The newspaper's editors, committed to battling racist policies in general, balked at that idea. But the show did occur after Seattle's "Negro Musicians' Union," AFM Local 493, stepped up and sponsored a second Hampton show on October 14th. Trianon management, however, still felt it necessary to promote Hampton's shows with questionable language, describing Hampton's music as "Savage Rhythm" -- a phrase clearly not used in reference to the ballroom's founder -- while The Seattle Daily Times pointed out that Hampton was a "Negro sensation" and that he "recently organized his new orchestra, which includes some of the best Negro musicians in the country" ("Lionel Hampton at Trianon …"). And thus began a series of such segregated shows held on Monday nights.

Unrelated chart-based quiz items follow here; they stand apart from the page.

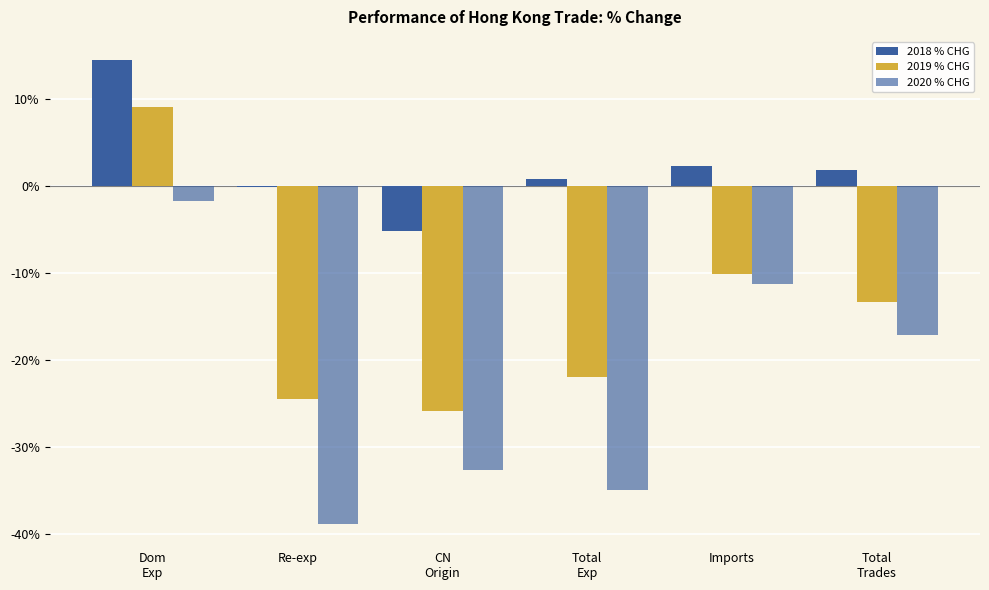

True or false: 2018 % CHG has a value of 1.2 at Total
Exp.

False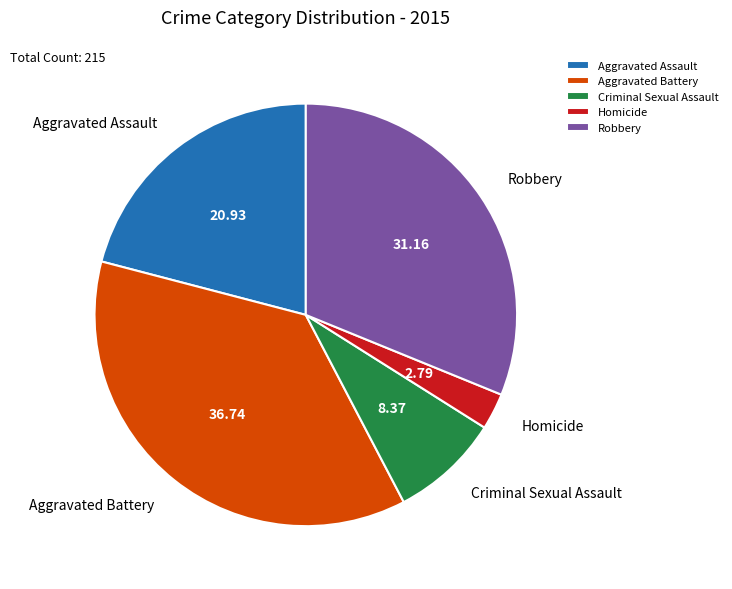

Which has a higher value, Robbery or Aggravated Assault?

Robbery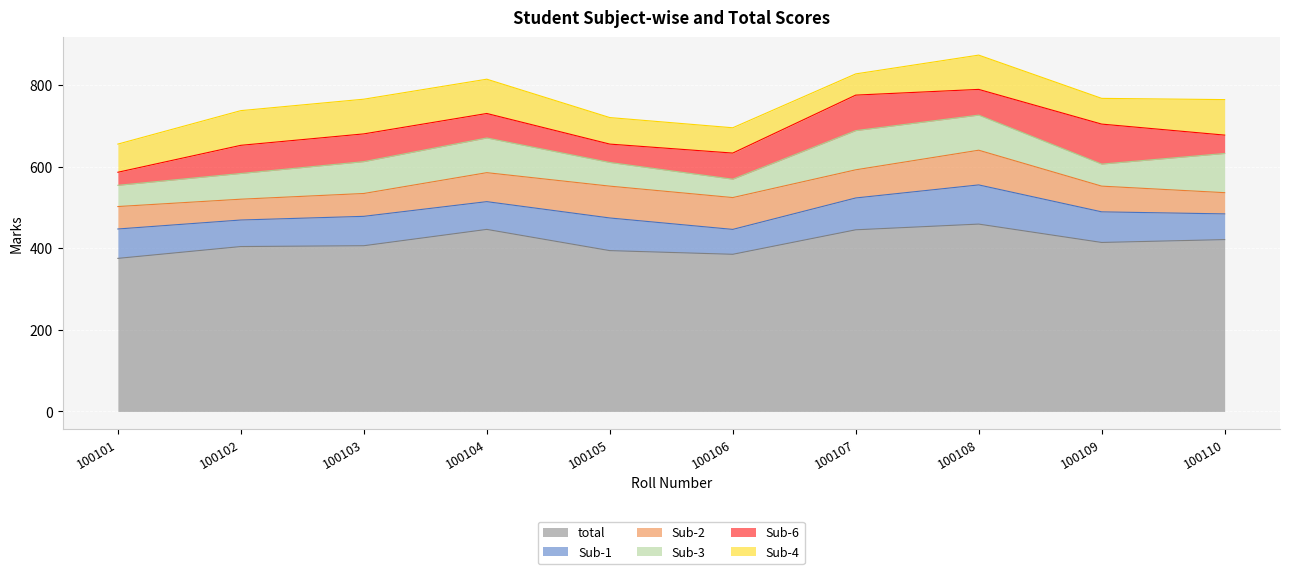

Reading left to right, what are all the values shown in this chart?

total: 375	404	406	446	394	385	445	459	414	421
Sub-1: 72	65	72	68	80	61	78	96	75	63
Sub-2: 55	51	56	71	78	78	69	85	63	52
Sub-3: 52	63	78	85	58	45	96	86	54	96
Sub-6: 32	69	68	60	45	64	87	63	98	45
Sub-4: 69	85	85	84	65	62	52	84	63	87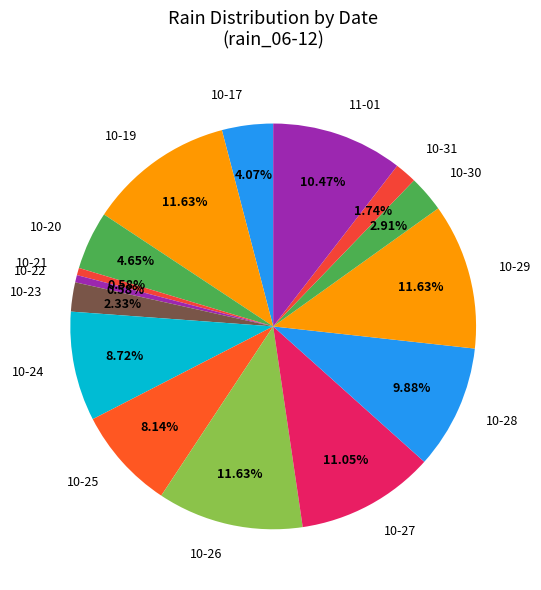

Approximately how many times larger is the value at 10-24 compared to 10-30?

3.0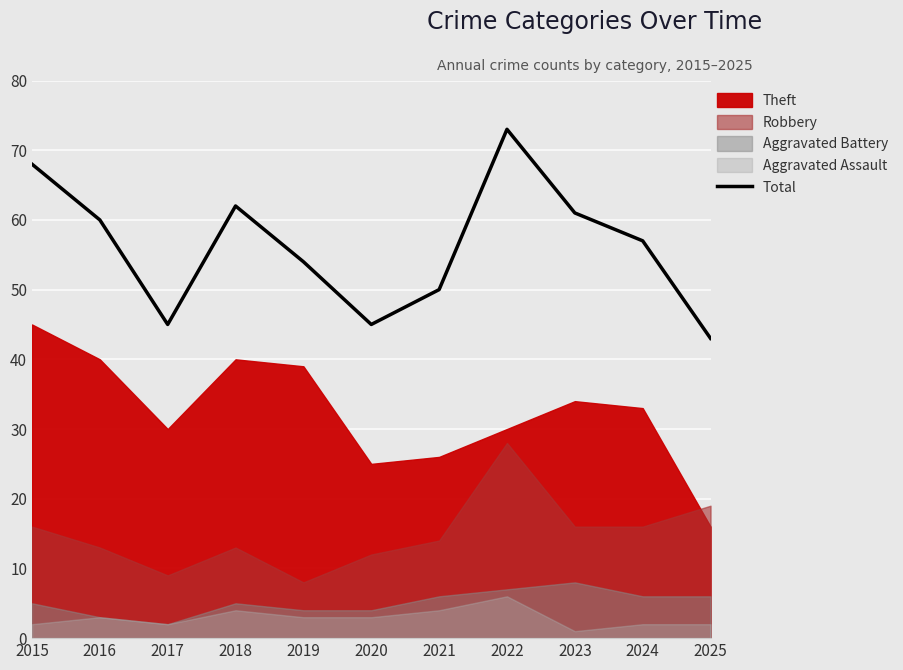

What is the greatest value displayed?

73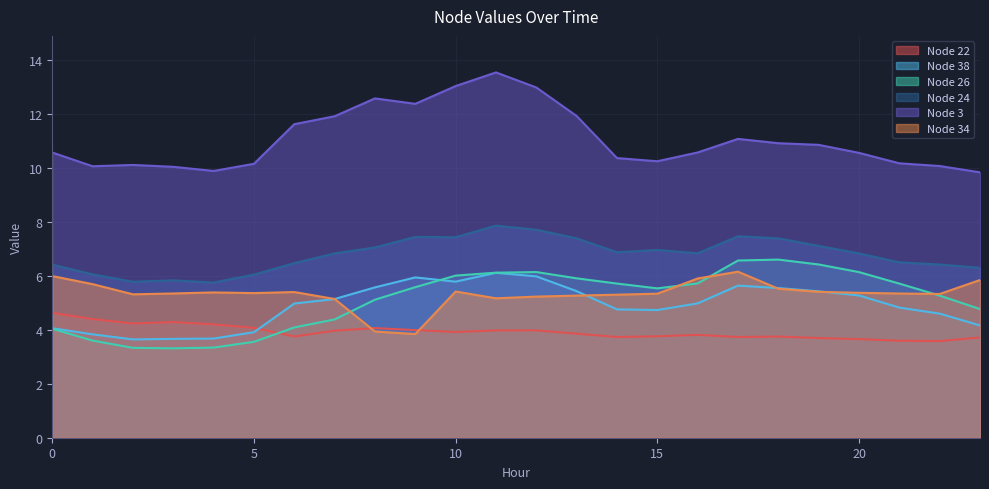

In Node 24, how many points are higher than both neighbors (excluding endpoints)?

5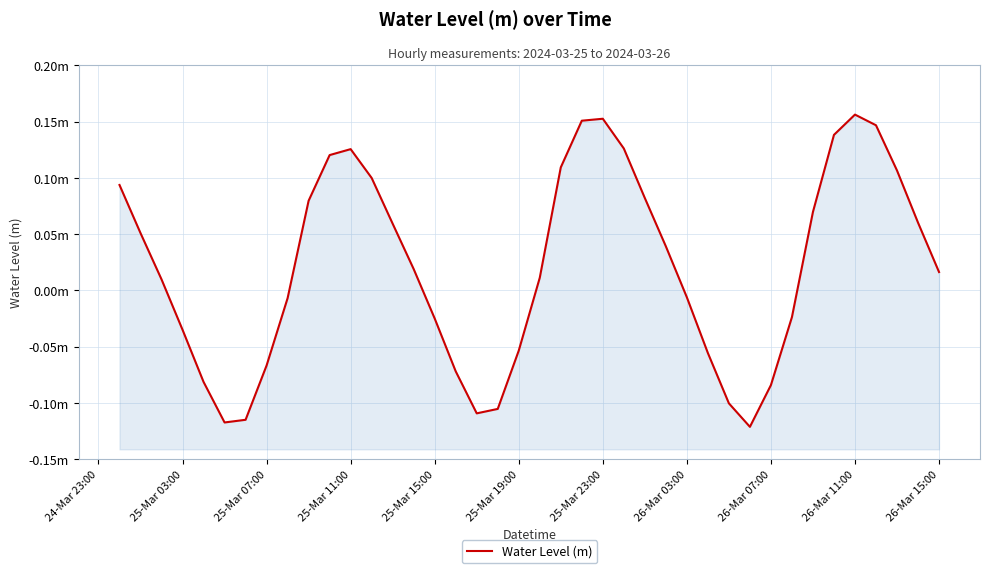

The chart shows a value of 0.2 at 36. True or false?

False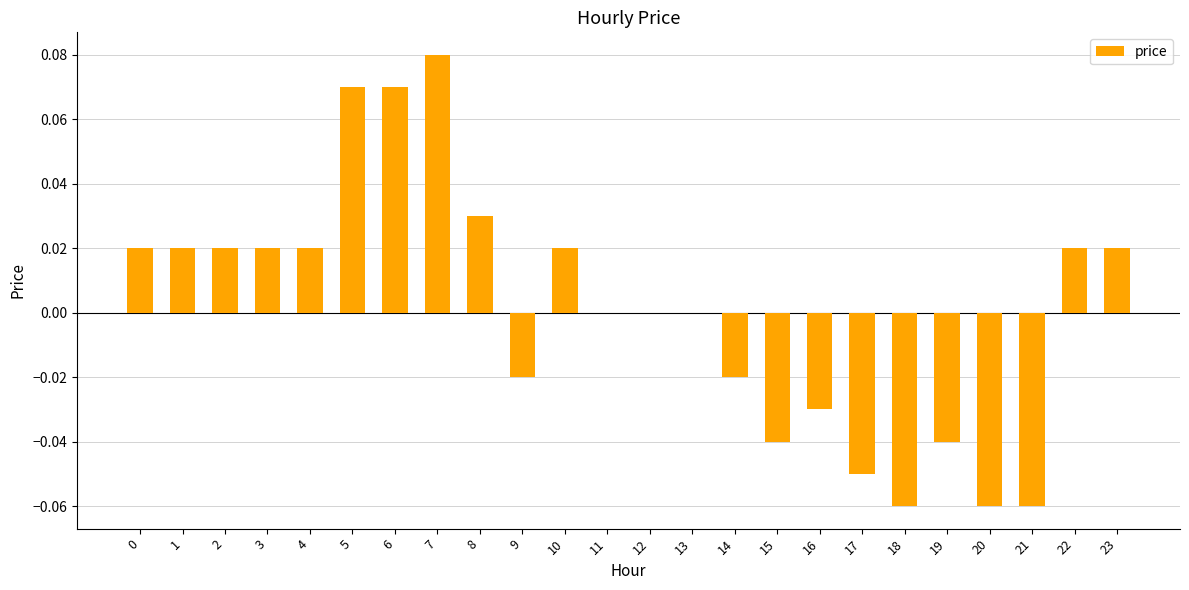

How many values are between 0 and 1?

15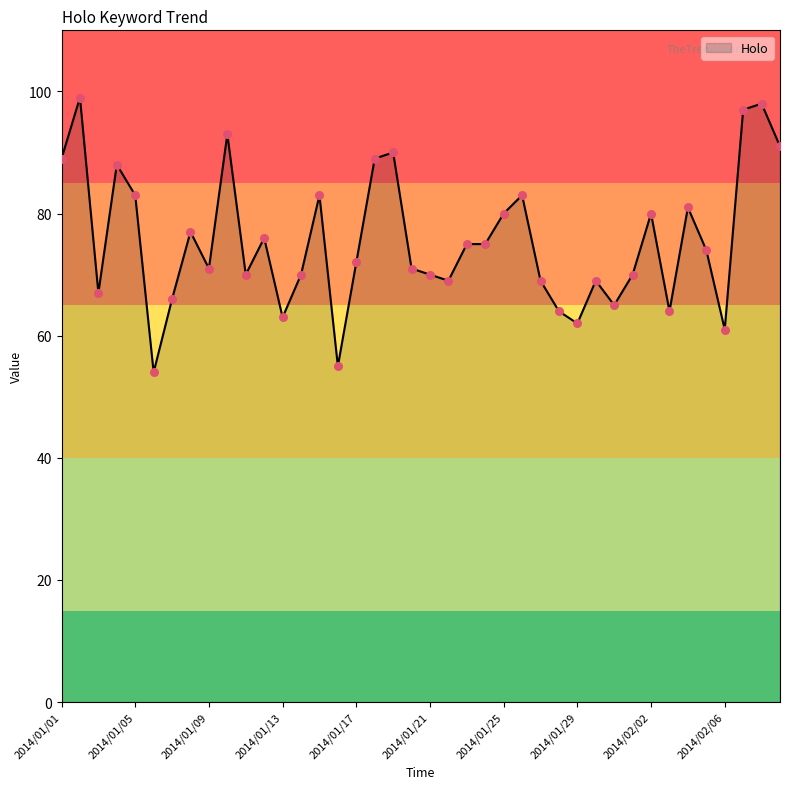

What is the difference between the maximum and minimum values?

45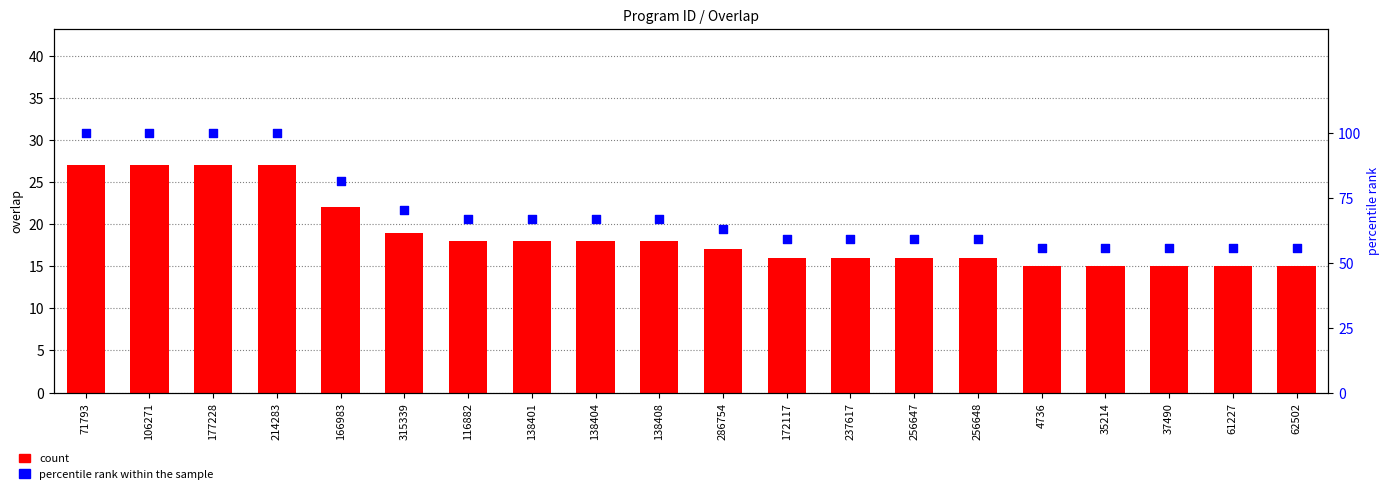

Which series has the largest Y range (max minus min)?

percentile rank within the sample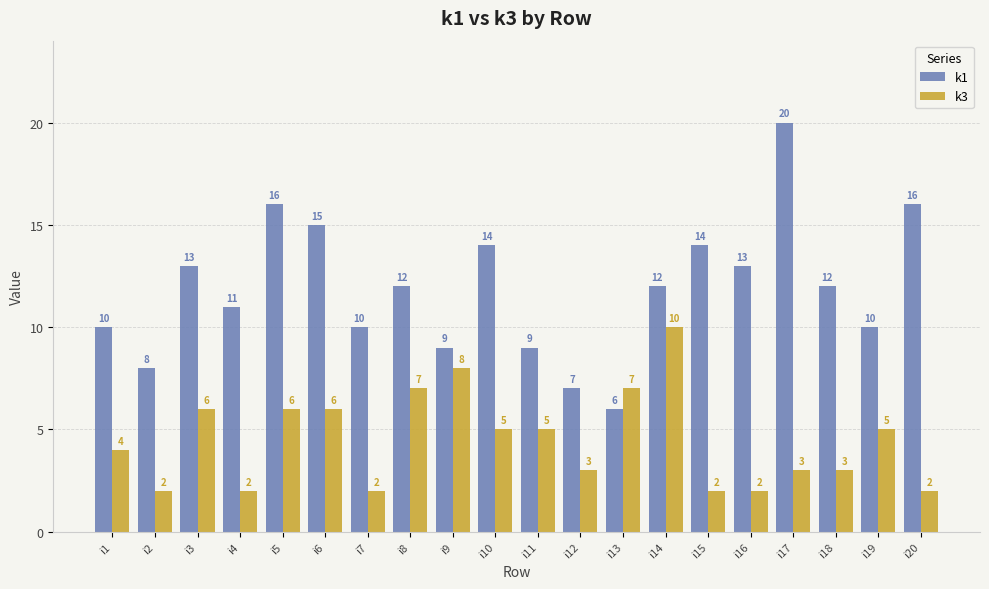

What is the approximate value of k3 at i10?

5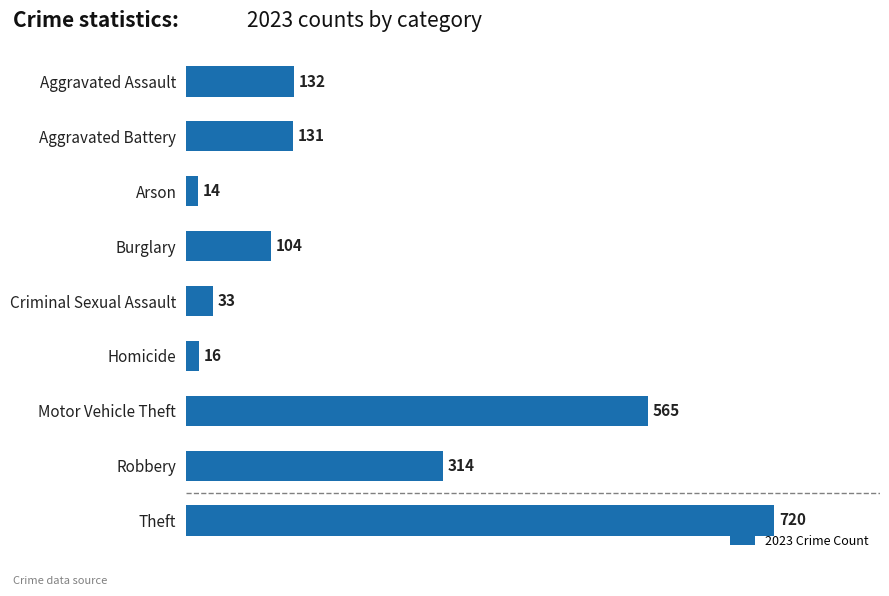

What is the sum of all values?

2029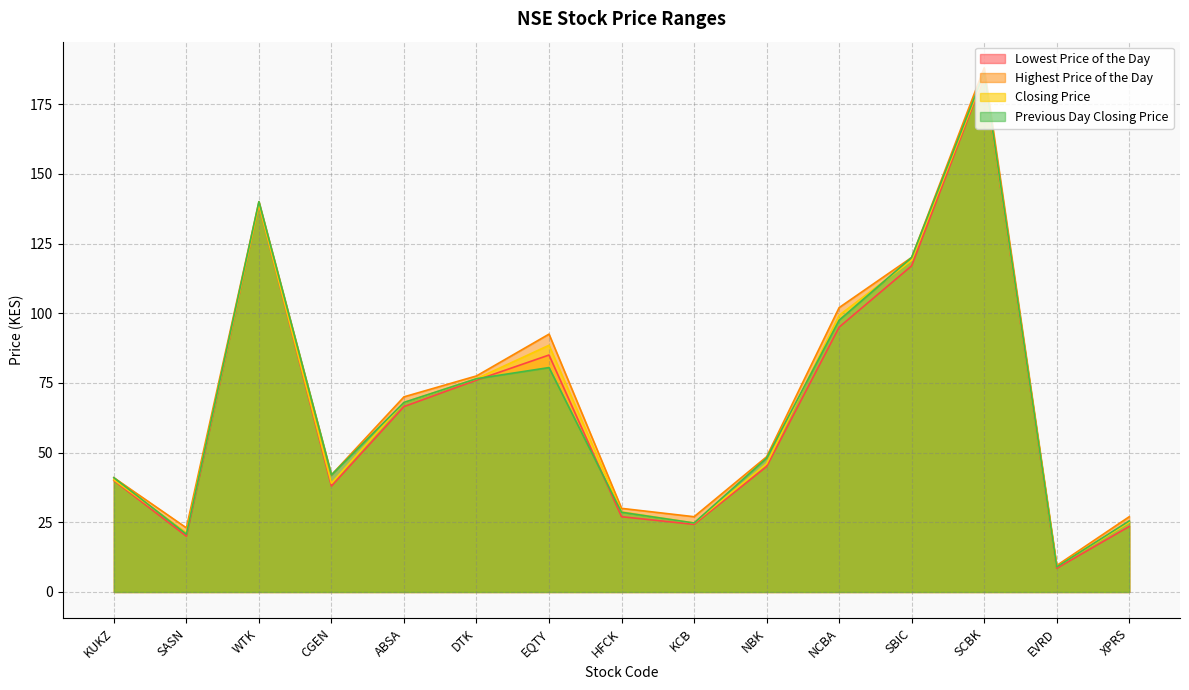

Rank the series by their maximum value, from highest to lowest.

Highest Price of the Day, Previous Day Closing Price, Closing Price, Lowest Price of the Day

Lionel Hampton -- vibraphonist, pianist, and "the world's fastest drummer" who initially gained fame with the Benny Goodman Orchestra ("Hampton Returns …") -- continued recruiting new band-members for a while from a pool of excellent players and singers on Seattle's vibrant jazz scene, including famed jazz singer Ernestine Anderson (1928-2016) for a time in 1952. Earlier, in 1950, he added jazz singer Janet Thurlow, formerly with Robert "Bumps" Blackwell's (1918-1985) Seattle-based band. Thurlow, who sang on Hampton's Decca disc "I Can't Believe You're in Love With Me," made history in Hampton's band as "the first white singer to front a black big band" (de Barros, 85). It was Thurlow who soon prompted her boss to hire young Seattle trumpeter Quincy Jones (b. 1933).
Working with Hampton meant endless road-dates touring around the nation, and in the late summer of 1951 the 22-member orchestra returned to Seattle for gigs on the evening of Friday, August 31st. By this time the promoters were aware of the pride locals felt about having two of their own associated with such a big-time musical ensemble, and Trianon's big marquee sign touted the fact that both Jones and Thurlow would be performing. Its display ad published in The Seattle Times blared this information: "COMING! ... THE AMAZING! ... LIONEL HAMPTON -- His Famous Orchestra & Stars -- Featuring Two Seattleites QUINCY JONES & JANET THURLOW" and "Greatest Musical Entertainment Ever Offered Anywhere."
Well, it must have been great (for those who could attend -- a probable downside of the gig for the sophisticated and well-traveled musicians was that the Trianon was still racially segregated and plenty of their local African American friends and fans would not be able to attend). Even the authoritative national jazz magazine down beat noted of a Trianon performance that Thurlow was a "home-town girl who … [is] … a soulful interpreter of modern songs" (de Barros, 84). And although Thurlow's career would prove to be short-lived, Jones would go on to enjoy a fabulous life at the very top of the music biz as a player, arranger, manager, and multi-Grammy Award-winning producer.